Exercise requirements
Please copy every line of each of these rows word for word, but leave the pictures out.

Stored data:
● ● ●

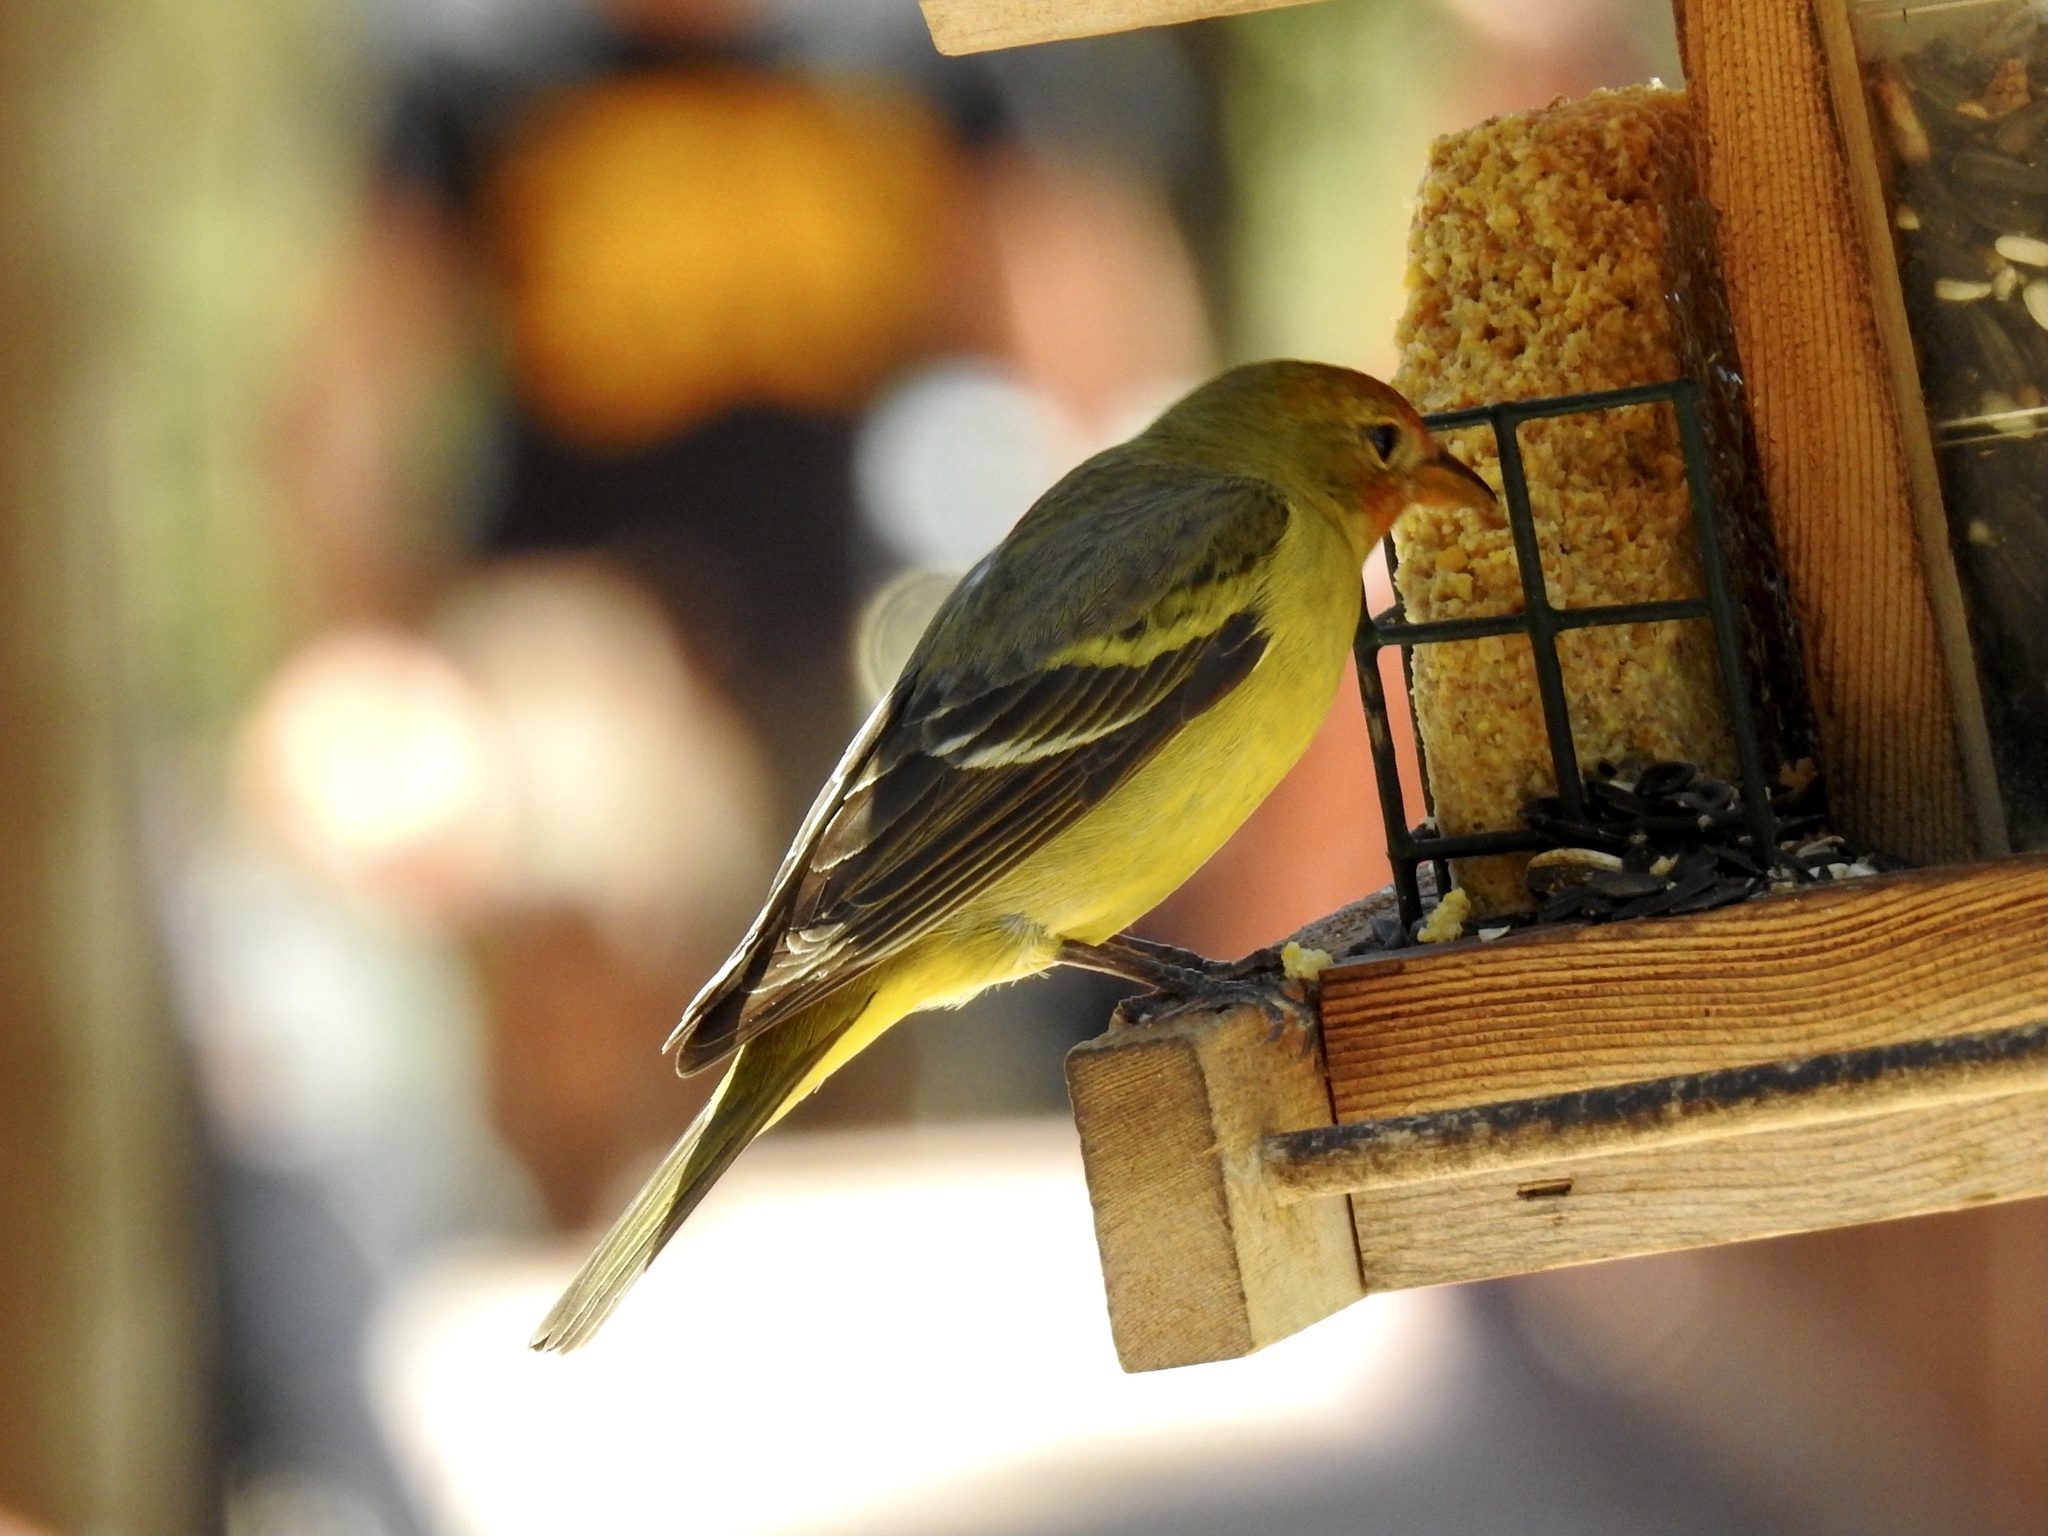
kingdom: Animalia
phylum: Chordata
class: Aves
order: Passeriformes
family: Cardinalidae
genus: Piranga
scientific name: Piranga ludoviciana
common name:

● ● ●

Exercise result
kingdom: Animalia
phylum: Chordata
class: Aves
order: Passeriformes
family: Cardinalidae
genus: Piranga
scientific name: Piranga ludoviciana
common name:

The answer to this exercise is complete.